Вот-вот всколыхнётся майдан, начнётся ярмарка. То-то будет сегодня веселья, шума, гама, мордобоя, пляски, хохота и слез, удач и неудач…

И началось, как только солнце брызнуло лучами по вершинам тополей и осокорей, по пожарной каланче, крестам собора, крышам домов. Открылись шинки, лавки, кондитерские, задымились в них трубы, все сразу проснулись, как просыпается по сигналу армейской трубы войсковой лагерь. Явились на площадь полицейский надзиратель, урядник, члены санитарной комиссии, немного позже — торговые депутаты от городской думы… Следили за порядком, заставляли переставлять возы, лотки, освобождали дорогу для пешеходов.
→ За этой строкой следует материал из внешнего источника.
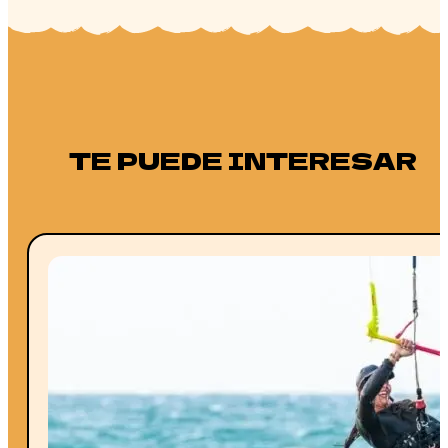
TE PUEDE INTERESAR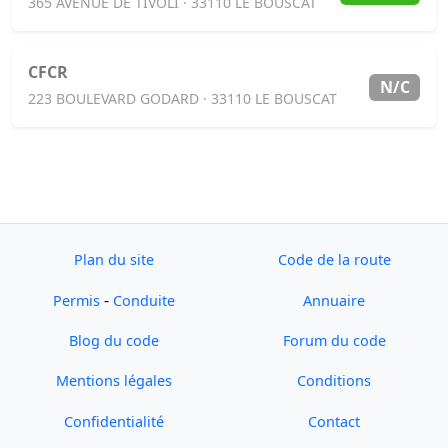
365 AVENUE DE TIVOLI · 33110 LE BOUSCAT
CFCR
N/C
223 BOULEVARD GODARD · 33110 LE BOUSCAT
Plan du site
Code de la route
-
Permis
Conduite
Annuaire
Blog du code
Forum du code
Mentions légales
Conditions
Confidentialité
Contact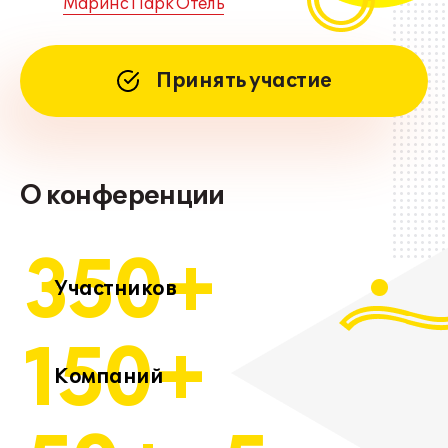
Маринс Парк Отель
Принять участие
О конференции
350+
Участников
150+
Компаний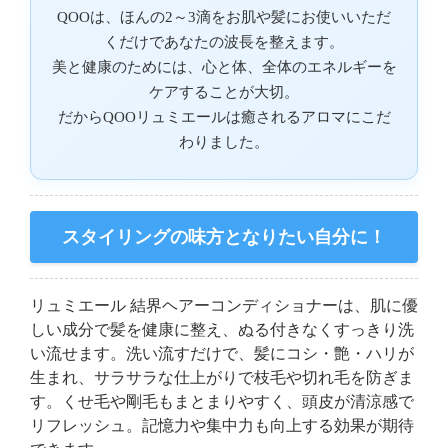
QOOは、ほんの2～3滴をお肌や髪にお使いいただ
くだけであなたの波長を整えます。
美と健康のためには、心と体、全体のエネルギーを
ケアすることが大切。
だからQOOリュミエールは癒されるアロマにこだ
わりました。
スタイリングの味方となりたい自分に！
リュミエール 結界ヘアーコンディショナーは、肌に優
しい成分で髪を健康に整え、ぬる付きなくすっきり洗
い流せます。洗い流すだけで、髪にコシ・艶・ハリが
生まれ、サラサラな仕上がりで枝毛や切れ毛を防ぎま
す。くせ毛や剛毛もまとまりやすく、頭皮が清涼感で
リフレッシュ。記憶力や集中力も向上する効果が期待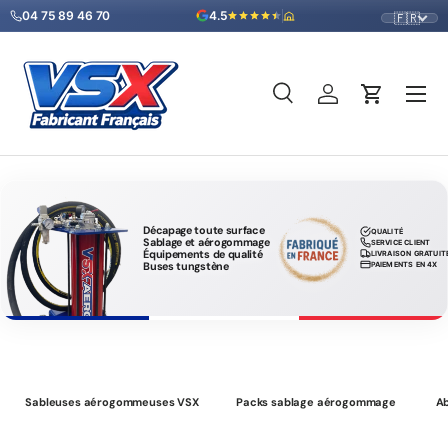
04 75 89 46 70
4.5
🇫🇷
Aller au contenu
Menu
Recherche
Se connecter
Panier
Recherche
Type de produit
Tous
Sableuses aérogommeuses VSX 
Décapage toute surface
QUALITÉ
Sablage et aérogommage
SERVICE CLIENT
Équipements de qualité
LIVRAISON GRATUIT
Buses tungstène
PAIEMENTS EN 4X
Sableuses aérogommeuses VSX
Packs sablage aérogommage
Ab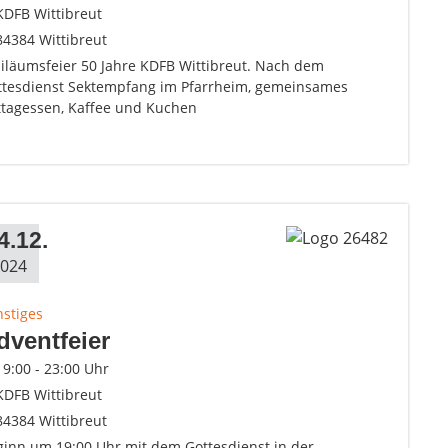
KDFB Wittibreut
84384 Wittibreut
biläumsfeier 50 Jahre KDFB Wittibreut. Nach dem
ttesdienst Sektempfang im Pfarrheim, gemeinsames
ttagessen, Kaffee und Kuchen
4.12.
024
nstiges
dventfeier
19:00 - 23:00 Uhr
KDFB Wittibreut
84384 Wittibreut
ginn um 19:00 Uhr mit dem Gottesdienst in der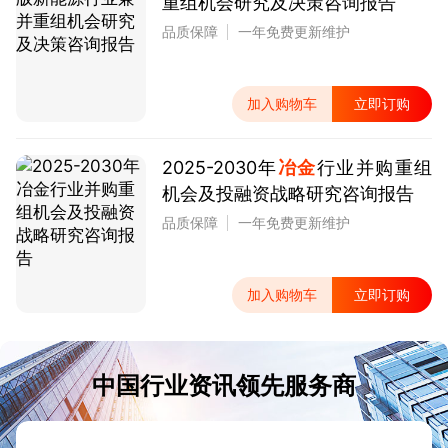
重组机会研究及决策咨询报告
品质保障
一年免费更新维护
加入购物车
立即订购
2025-2030年
冶金
行业并购重组
机会及投融资战略研究咨询报告
品质保障
一年免费更新维护
加入购物车
立即订购
中国行业资讯领先服务商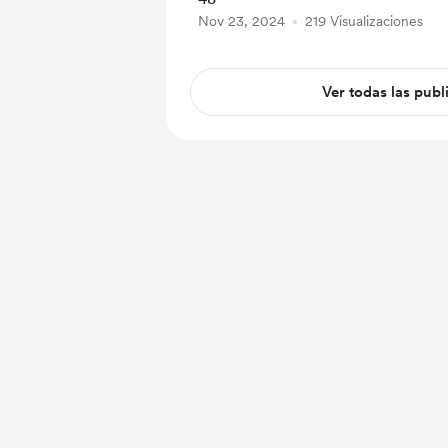
Nov 23, 2024
219 Visualizaciones
Ver todas las publ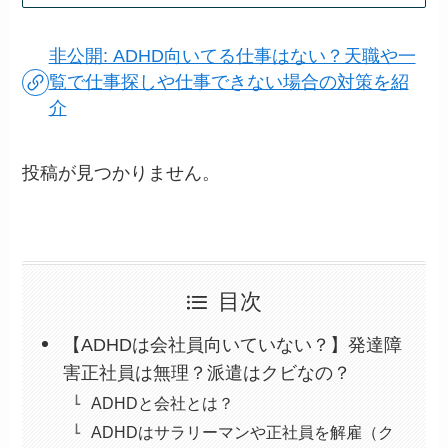
非公開: ADHD向いてる仕事はない？天職や一
覧で仕事探しや仕事できない場合の対策を紹
介
投稿が見つかりません。
目次
【ADHDは会社員向いていない？】発達障
害正社員は無理？派遣はクビなの？
ADHDと会社とは？
ADHDはサラリーマンや正社員を解雇（ク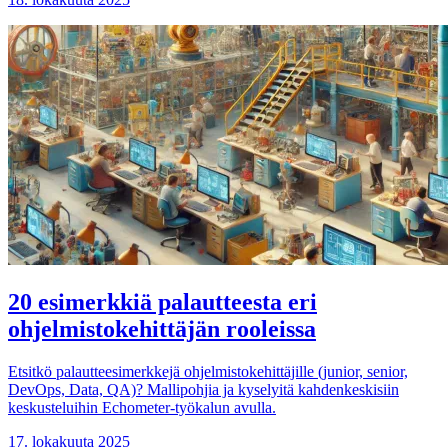
20 esimerkkiä palautteesta eri
ohjelmistokehittäjän rooleissa
Etsitkö palautteesimerkkejä ohjelmistokehittäjille (junior, senior,
DevOps, Data, QA)? Mallipohjia ja kyselyitä kahdenkeskisiin
keskusteluihin Echometer-työkalun avulla.
17. lokakuuta 2025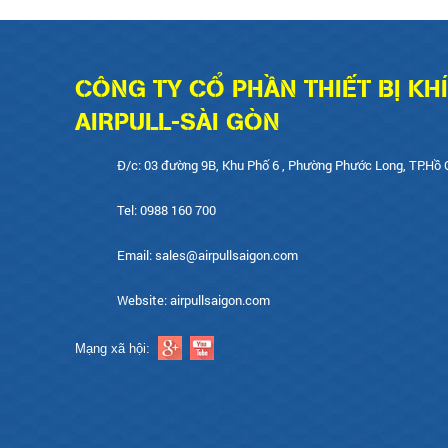
CÔNG TY CỔ PHẦN THIẾT BỊ KH
AIRPULL-SÀI GÒN
Đ/c: 03 đường 9B, Khu Phố 6 , Phường Phước Long, TP.Hồ 
Tel: 0988 160 700
Email: sales@airpullsaigon.com
Website: airpullsaigon.com
Mạng xã hội: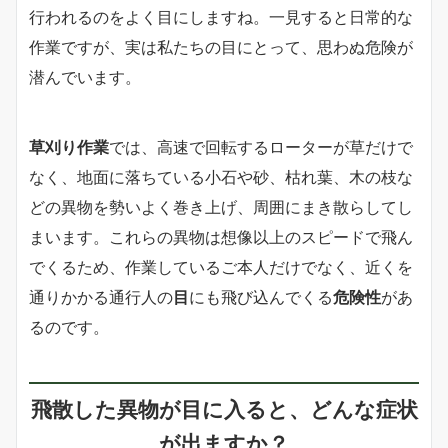
行われるのをよく目にしますね。一見すると日常的な
作業ですが、実は私たちの目にとって、思わぬ危険が
潜んでいます。
草刈り作業
では、高速で回転するローターが草だけで
なく、地面に落ちている小石や砂、枯れ葉、木の枝な
どの異物を勢いよく巻き上げ、周囲にまき散らしてし
まいます。これらの異物は想像以上のスピードで飛ん
でくるため、作業しているご本人だけでなく、近くを
通りかかる通行人の
目
にも飛び込んでくる
危険性
があ
るのです。
飛散した異物が目に入ると、どんな
症状
が出ますか？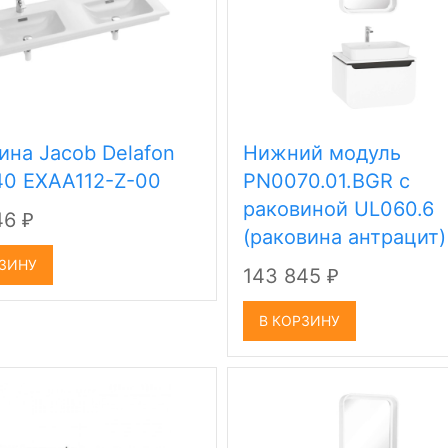
ина Jacob Delafon
Нижний модуль
40 EXAA112-Z-00
PN0070.01.BGR с
раковиной UL060.6
46
₽
(раковина антрацит)
РЗИНУ
143 845
₽
В КОРЗИНУ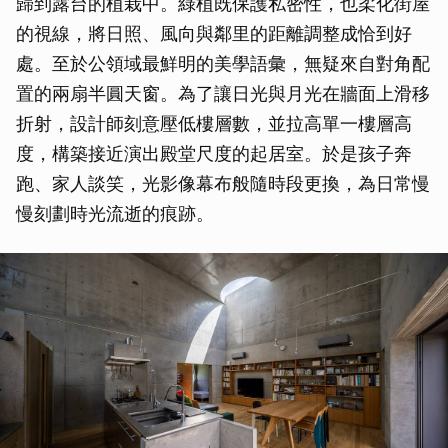
歸到露台的植栽中。綠植既保護私密性，也柔化街屋
的視線，將日照、風向與鄰里的距離調整成恰到好
處。至於公領域最鮮明的美學語彙，無疑來自對角配
置的兩扇半圓天窗。為了讓日光與月光在牆面上滑移
折射，設計師刻意壓低樓層數，並拉高單一樓層高
度，構築接近演出殿堂尺度的起居室。於是孩子奔
跑、家人談笑，光影像幕布般隨時段更換，為日常慢
慢刻劃時光流逝的痕跡。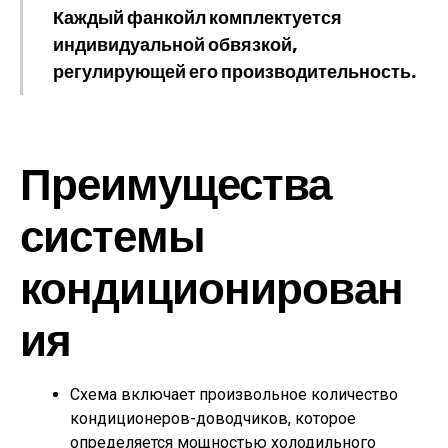
Каждый фанкойл комплектуется
индивидуальной обвязкой,
регулирующей его производительность.
Преимущества
системы
кондиционирован
ия
Схема включает произвольное количество
кондиционеров-доводчиков, которое
определяется мощностью холодильного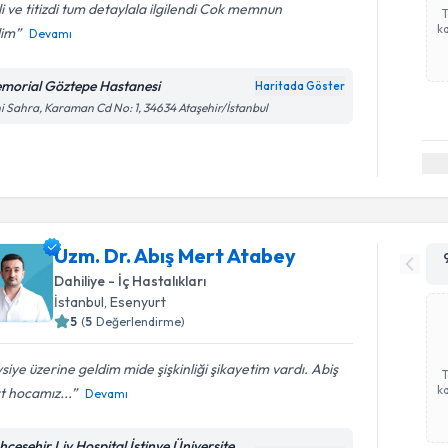
ili ve titizdi tum detaylala ilgilendi Cok memnun
ka
dim
Devamı
morial Göztepe Hastanesi
Haritada Göster
i Sahra, Karaman Cd No: 1, 34634 Ataşehir/İstanbul
Uzm. Dr. Abış Mert Atabey
Dahiliye - İç Hastalıkları
İstanbul
,
Esenyurt
5
(
5
Değerlendirme)
siye üzerine geldim mide şişkinliği şikayetim vardı. Abiş
ka
t hocamız...
Devamı
hçeşehir Liv Hospital İstinye Üniversite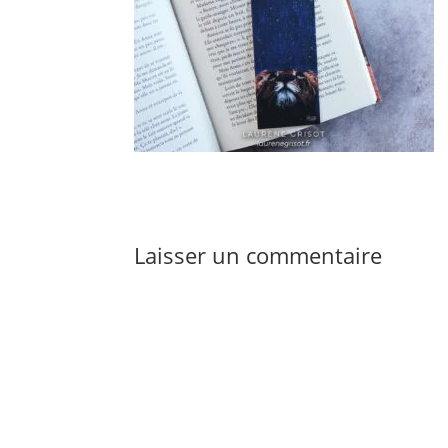
Laisser un commentaire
Загудела ярмарка, загудел и Конотоп. Крики — кто кого перекричит, мычание коров, ржание лошадей, щёлканье кнутов, кукареканье, гогот гусей, кряканье уток, жалобные звуки лиры и кобзы, песни слепцов и нищих… А пахло как! Дёгтем, яблоками, жареным салом, чесноком, сластями, дешёвым одеколоном — это выбрали бойкое место цирюльники, лязгали ножницами, зазывали к себе, предлагали сделать парижскую стрижку. Там, где продавались ткани, толпились женщины. Мальчишки-разносчики шмыгали повсюду со своими лотками, где лежали горками бублики, баранки, медовые пряники, а на них — рой мух. А игрушек сколько выставлено — свистульки, пищики, глиняные соловьи, кони, оловянные солдатики, пистолеты, куклы, матрёшки… Возил среди людей свою тележку и мороженщик в белом, с жёлтыми пятнами фартуке, потел и этим фартуком вытирал нос и пот с лица.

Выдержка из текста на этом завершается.